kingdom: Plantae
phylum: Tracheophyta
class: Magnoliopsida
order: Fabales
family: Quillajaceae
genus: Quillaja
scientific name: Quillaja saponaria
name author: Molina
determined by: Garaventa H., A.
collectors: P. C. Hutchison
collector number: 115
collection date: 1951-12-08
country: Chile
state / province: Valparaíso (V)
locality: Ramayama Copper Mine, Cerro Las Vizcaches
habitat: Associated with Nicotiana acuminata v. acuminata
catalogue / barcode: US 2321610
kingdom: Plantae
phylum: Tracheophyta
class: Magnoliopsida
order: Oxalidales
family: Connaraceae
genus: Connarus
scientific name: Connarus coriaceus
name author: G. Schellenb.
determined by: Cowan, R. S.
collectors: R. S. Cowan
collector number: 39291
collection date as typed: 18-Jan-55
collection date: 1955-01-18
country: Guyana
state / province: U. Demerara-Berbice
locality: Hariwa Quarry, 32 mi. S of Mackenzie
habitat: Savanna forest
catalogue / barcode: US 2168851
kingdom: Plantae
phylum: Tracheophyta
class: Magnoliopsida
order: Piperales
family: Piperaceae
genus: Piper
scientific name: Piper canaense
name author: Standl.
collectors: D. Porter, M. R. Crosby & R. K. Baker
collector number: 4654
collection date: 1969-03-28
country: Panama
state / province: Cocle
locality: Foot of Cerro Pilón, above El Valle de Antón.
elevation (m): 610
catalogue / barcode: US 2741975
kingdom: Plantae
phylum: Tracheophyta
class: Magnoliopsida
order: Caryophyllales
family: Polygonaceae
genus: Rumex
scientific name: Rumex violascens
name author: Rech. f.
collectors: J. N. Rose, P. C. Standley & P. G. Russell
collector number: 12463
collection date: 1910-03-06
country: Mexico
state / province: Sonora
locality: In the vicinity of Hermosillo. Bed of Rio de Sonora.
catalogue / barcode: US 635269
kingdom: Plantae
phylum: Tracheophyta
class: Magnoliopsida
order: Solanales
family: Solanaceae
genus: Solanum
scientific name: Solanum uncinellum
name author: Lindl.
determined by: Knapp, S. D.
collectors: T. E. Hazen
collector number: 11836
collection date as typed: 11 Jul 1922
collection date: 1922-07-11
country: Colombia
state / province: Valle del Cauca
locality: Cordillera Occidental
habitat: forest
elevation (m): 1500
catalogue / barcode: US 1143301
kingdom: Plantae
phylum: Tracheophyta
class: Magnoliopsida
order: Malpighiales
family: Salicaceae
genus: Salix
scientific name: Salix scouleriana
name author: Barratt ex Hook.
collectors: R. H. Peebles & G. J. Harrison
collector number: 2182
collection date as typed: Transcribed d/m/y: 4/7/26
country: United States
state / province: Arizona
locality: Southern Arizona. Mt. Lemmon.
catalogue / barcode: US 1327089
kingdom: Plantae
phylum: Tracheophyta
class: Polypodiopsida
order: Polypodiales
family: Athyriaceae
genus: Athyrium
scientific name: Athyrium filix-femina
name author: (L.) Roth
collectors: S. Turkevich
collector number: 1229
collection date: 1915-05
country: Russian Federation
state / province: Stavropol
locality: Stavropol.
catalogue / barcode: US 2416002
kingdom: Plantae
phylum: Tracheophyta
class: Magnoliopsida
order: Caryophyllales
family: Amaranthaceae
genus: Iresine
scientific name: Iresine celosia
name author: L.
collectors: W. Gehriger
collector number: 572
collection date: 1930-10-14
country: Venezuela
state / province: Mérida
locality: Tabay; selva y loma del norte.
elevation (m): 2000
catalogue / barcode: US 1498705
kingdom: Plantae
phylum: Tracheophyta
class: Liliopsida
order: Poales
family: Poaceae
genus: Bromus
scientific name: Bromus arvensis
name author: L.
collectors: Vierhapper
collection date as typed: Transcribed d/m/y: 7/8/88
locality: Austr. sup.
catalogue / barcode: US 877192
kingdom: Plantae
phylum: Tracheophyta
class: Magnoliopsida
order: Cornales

========================

DESCRIPTION OF THE TASK
Please rewrite every line of the items above as a single numbered list, leaving out any blank lines.

WRITTEN REPLY
1. kingdom: Plantae
2. phylum: Tracheophyta
3. class: Magnoliopsida
4. order: Fabales
5. family: Quillajaceae
6. genus: Quillaja
7. scientific name: Quillaja saponaria
8. name author: Molina
9. determined by: Garaventa H., A.
10. collectors: P. C. Hutchison
11. collector number: 115
12. collection date: 1951-12-08
13. country: Chile
14. state / province: Valparaíso (V)
15. locality: Ramayama Copper Mine, Cerro Las Vizcaches
16. habitat: Associated with Nicotiana acuminata v. acuminata
17. catalogue / barcode: US 2321610
18. kingdom: Plantae
19. phylum: Tracheophyta
20. class: Magnoliopsida
21. order: Oxalidales
22. family: Connaraceae
23. genus: Connarus
24. scientific name: Connarus coriaceus
25. name author: G. Schellenb.
26. determined by: Cowan, R. S.
27. collectors: R. S. Cowan
28. collector number: 39291
29. collection date as typed: 18-Jan-55
30. collection date: 1955-01-18
31. country: Guyana
32. state / province: U. Demerara-Berbice
33. locality: Hariwa Quarry, 32 mi. S of Mackenzie
34. habitat: Savanna forest
35. catalogue / barcode: US 2168851
36. kingdom: Plantae
37. phylum: Tracheophyta
38. class: Magnoliopsida
39. order: Piperales
40. family: Piperaceae
41. genus: Piper
42. scientific name: Piper canaense
43. name author: Standl.
44. collectors: D. Porter, M. R. Crosby & R. K. Baker
45. collector number: 4654
46. collection date: 1969-03-28
47. country: Panama
48. state / province: Cocle
49. locality: Foot of Cerro Pilón, above El Valle de Antón.
50. elevation (m): 610
51. catalogue / barcode: US 2741975
52. kingdom: Plantae
53. phylum: Tracheophyta
54. class: Magnoliopsida
55. order: Caryophyllales
56. family: Polygonaceae
57. genus: Rumex
58. scientific name: Rumex violascens
59. name author: Rech. f.
60. collectors: J. N. Rose, P. C. Standley & P. G. Russell
61. collector number: 12463
62. collection date: 1910-03-06
63. country: Mexico
64. state / province: Sonora
65. locality: In the vicinity of Hermosillo. Bed of Rio de Sonora.
66. catalogue / barcode: US 635269
67. kingdom: Plantae
68. phylum: Tracheophyta
69. class: Magnoliopsida
70. order: Solanales
71. family: Solanaceae
72. genus: Solanum
73. scientific name: Solanum uncinellum
74. name author: Lindl.
75. determined by: Knapp, S. D.
76. collectors: T. E. Hazen
77. collector number: 11836
78. collection date as typed: 11 Jul 1922
79. collection date: 1922-07-11
80. country: Colombia
81. state / province: Valle del Cauca
82. locality: Cordillera Occidental
83. habitat: forest
84. elevation (m): 1500
85. catalogue / barcode: US 1143301
86. kingdom: Plantae
87. phylum: Tracheophyta
88. class: Magnoliopsida
89. order: Malpighiales
90. family: Salicaceae
91. genus: Salix
92. scientific name: Salix scouleriana
93. name author: Barratt ex Hook.
94. collectors: R. H. Peebles & G. J. Harrison
95. collector number: 2182
96. collection date as typed: Transcribed d/m/y: 4/7/26
97. country: United States
98. state / province: Arizona
99. locality: Southern Arizona. Mt. Lemmon.
100. catalogue / barcode: US 1327089
101. kingdom: Plantae
102. phylum: Tracheophyta
103. class: Polypodiopsida
104. order: Polypodiales
105. family: Athyriaceae
106. genus: Athyrium
107. scientific name: Athyrium filix-femina
108. name author: (L.) Roth
109. collectors: S. Turkevich
110. collector number: 1229
111. collection date: 1915-05
112. country: Russian Federation
113. state / province: Stavropol
114. locality: Stavropol.
115. catalogue / barcode: US 2416002
116. kingdom: Plantae
117. phylum: Tracheophyta
118. class: Magnoliopsida
119. order: Caryophyllales
120. family: Amaranthaceae
121. genus: Iresine
122. scientific name: Iresine celosia
123. name author: L.
124. collectors: W. Gehriger
125. collector number: 572
126. collection date: 1930-10-14
127. country: Venezuela
128. state / province: Mérida
129. locality: Tabay; selva y loma del norte.
130. elevation (m): 2000
131. catalogue / barcode: US 1498705
132. kingdom: Plantae
133. phylum: Tracheophyta
134. class: Liliopsida
135. order: Poales
136. family: Poaceae
137. genus: Bromus
138. scientific name: Bromus arvensis
139. name author: L.
140. collectors: Vierhapper
141. collection date as typed: Transcribed d/m/y: 7/8/88
142. locality: Austr. sup.
143. catalogue / barcode: US 877192
144. kingdom: Plantae
145. phylum: Tracheophyta
146. class: Magnoliopsida
147. order: Cornales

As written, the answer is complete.